Among the lines of data below, reproduce only those from the one with "Thus, these gifts" through the one with "(11) Peter divides", exactly as they stand, both ends included.

── Input for this task

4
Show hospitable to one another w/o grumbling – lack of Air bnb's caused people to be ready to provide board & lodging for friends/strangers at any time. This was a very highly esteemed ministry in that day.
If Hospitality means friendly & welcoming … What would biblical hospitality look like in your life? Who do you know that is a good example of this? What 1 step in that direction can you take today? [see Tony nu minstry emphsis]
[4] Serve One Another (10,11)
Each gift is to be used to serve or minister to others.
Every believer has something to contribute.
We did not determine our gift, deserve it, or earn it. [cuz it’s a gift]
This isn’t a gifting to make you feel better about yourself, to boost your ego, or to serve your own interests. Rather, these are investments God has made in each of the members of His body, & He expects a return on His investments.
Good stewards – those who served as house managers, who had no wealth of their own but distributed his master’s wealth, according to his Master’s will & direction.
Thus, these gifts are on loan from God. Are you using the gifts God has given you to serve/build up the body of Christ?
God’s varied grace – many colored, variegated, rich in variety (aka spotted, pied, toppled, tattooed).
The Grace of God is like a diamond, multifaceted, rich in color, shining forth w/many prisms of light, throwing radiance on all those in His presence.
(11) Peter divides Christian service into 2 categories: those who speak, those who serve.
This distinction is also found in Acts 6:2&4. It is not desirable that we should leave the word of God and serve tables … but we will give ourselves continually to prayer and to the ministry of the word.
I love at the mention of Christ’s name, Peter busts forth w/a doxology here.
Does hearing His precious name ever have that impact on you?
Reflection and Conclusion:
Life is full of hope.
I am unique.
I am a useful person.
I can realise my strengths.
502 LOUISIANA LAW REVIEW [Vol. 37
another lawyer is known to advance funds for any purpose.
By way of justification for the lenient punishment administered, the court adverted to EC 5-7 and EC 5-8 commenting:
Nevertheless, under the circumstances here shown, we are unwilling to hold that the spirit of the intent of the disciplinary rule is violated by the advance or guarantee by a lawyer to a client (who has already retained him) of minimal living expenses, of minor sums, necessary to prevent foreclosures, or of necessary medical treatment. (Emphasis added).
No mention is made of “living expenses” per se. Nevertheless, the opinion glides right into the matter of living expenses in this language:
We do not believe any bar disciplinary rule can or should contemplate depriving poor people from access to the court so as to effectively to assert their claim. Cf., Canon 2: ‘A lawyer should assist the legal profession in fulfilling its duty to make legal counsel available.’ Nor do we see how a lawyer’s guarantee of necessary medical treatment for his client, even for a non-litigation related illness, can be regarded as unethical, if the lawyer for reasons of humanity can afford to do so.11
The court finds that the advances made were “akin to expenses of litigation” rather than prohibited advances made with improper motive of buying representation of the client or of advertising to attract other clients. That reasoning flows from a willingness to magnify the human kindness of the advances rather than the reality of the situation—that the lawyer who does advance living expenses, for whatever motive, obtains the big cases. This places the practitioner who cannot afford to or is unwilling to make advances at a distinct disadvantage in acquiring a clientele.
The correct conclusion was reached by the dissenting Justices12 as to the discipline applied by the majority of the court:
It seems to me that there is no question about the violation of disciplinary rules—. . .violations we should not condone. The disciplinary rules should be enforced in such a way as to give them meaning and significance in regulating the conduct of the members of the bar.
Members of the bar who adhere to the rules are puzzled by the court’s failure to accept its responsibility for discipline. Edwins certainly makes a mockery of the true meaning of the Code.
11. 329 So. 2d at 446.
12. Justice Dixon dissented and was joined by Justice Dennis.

────

[Response to this exercise]
Thus, these gifts are on loan from God. Are you using the gifts God has given you to serve/build up the body of Christ?
God’s varied grace – many colored, variegated, rich in variety (aka spotted, pied, toppled, tattooed).
The Grace of God is like a diamond, multifaceted, rich in color, shining forth w/many prisms of light, throwing radiance on all those in His presence.
(11) Peter divides Christian service into 2 categories: those who speak, those who serve.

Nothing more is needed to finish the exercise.